Kamer and Bozarslan were reporting on a car bombing outside a police station in Midyat, near the Syrian border. A police officer and two civilians were killed and at least 30 others were wounded in the blast, according to Turkish Prime Minister Binali Yildirim, who blamed Kurdish militants for the attack.
VOA Turkish is a multimedia Internet and television service, with programming carried nationally on Turkey’s TGRT News TV Channel. The service also is affiliated with Mynet, one of the leading online news and entertainment portals in Turkey with more than 6.5 million registered members and 38 million unique monthly visitors. VOA Turkish also has a substantial audience in Europe, Cyprus and the Middle East.
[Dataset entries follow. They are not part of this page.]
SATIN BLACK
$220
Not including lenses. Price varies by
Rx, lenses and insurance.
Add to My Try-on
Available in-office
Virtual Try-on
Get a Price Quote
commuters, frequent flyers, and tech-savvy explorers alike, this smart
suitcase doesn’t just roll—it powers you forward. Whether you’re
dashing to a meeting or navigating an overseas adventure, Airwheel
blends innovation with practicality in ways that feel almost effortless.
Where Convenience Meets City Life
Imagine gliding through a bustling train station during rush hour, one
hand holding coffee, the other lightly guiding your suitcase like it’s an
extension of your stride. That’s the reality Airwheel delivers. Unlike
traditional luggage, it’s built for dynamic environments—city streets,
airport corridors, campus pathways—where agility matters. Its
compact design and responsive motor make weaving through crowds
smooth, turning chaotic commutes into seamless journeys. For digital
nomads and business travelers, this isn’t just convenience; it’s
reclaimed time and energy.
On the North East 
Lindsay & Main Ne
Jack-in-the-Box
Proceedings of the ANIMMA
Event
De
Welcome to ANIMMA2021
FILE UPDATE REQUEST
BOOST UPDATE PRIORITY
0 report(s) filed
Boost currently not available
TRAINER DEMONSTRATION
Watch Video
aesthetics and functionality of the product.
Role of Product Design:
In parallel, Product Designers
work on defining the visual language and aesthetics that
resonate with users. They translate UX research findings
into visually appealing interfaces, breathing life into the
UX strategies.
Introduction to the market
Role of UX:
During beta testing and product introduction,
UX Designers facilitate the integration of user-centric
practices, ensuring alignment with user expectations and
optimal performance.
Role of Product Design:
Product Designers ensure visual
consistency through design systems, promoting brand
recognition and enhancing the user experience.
VOA Kurdish reaches its audience on radio, television and the Internet. In addition to shortwave and AM, the service’s programs are broadcast by FM affiliates in several cities in Iraq, including Arbil, Sulaimania, Kirkuk, Mosul, Baghdad and Basra. VOA Kurdish also produces video reports that are streamed on its website. VOA programs are intended for the more than 30 million Kurds living in the Middle East and Eurasia, and the approximately one million Kurds in Europe and North America.